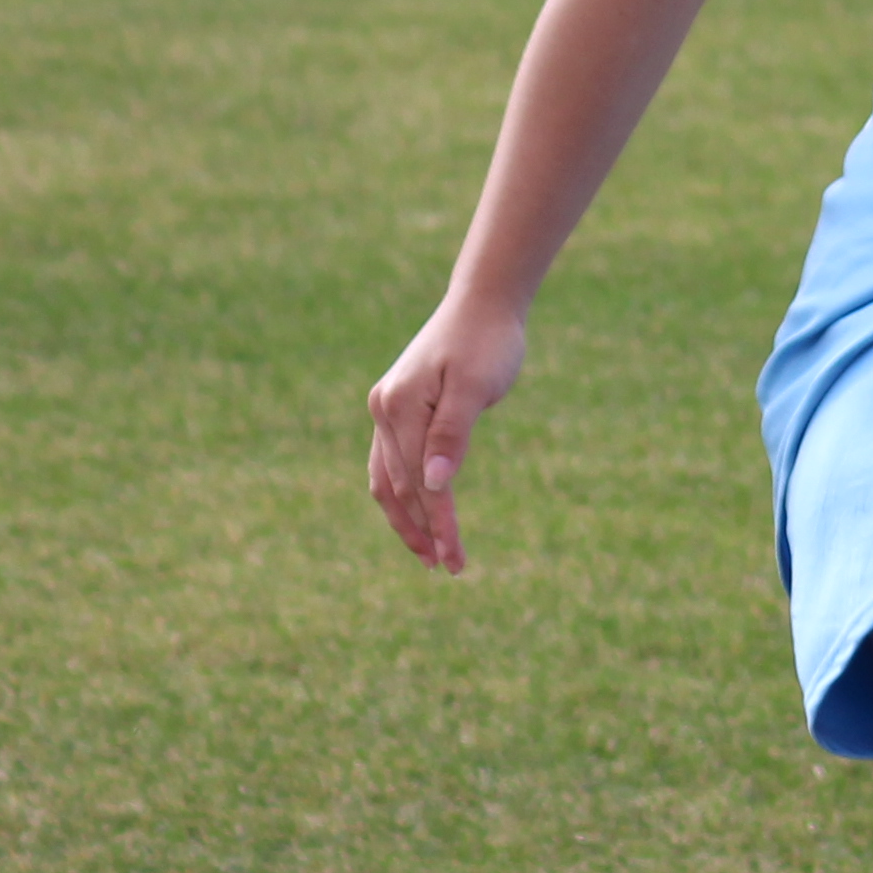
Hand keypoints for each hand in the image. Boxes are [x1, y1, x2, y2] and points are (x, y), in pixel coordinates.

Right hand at [365, 295, 527, 575]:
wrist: (482, 303)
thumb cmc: (488, 343)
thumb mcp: (477, 388)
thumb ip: (453, 435)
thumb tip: (434, 485)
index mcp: (400, 406)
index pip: (421, 483)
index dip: (439, 525)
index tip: (456, 562)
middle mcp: (384, 409)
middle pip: (399, 487)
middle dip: (424, 531)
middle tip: (450, 569)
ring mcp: (386, 408)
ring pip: (388, 480)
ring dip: (407, 520)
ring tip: (430, 556)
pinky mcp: (396, 408)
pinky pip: (390, 462)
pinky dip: (402, 494)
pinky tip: (418, 517)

++++++++++

EXERCISE DETAILS:
Exact copy, pictures excluded: repeat the lines from the top of the material through the line with "ring pip: (388, 480)".

SOLUTION FOR THIS PROBLEM:
Hand keypoints for each hand in the image. Boxes are [x1, y1, x2, y2] and points are (x, y), in pixel coordinates.

Right hand at [365, 295, 527, 575]:
wrist: (482, 303)
thumb cmc: (488, 343)
thumb mcp: (477, 388)
thumb ip: (453, 435)
thumb tip: (434, 485)
index mcp: (400, 406)
index pip: (421, 483)
index dip: (439, 525)
index tip: (456, 562)
middle mcp: (384, 409)
middle pip: (399, 487)
middle dip: (424, 531)
middle tip: (450, 569)
ring mcp: (386, 408)
ring pip: (388, 480)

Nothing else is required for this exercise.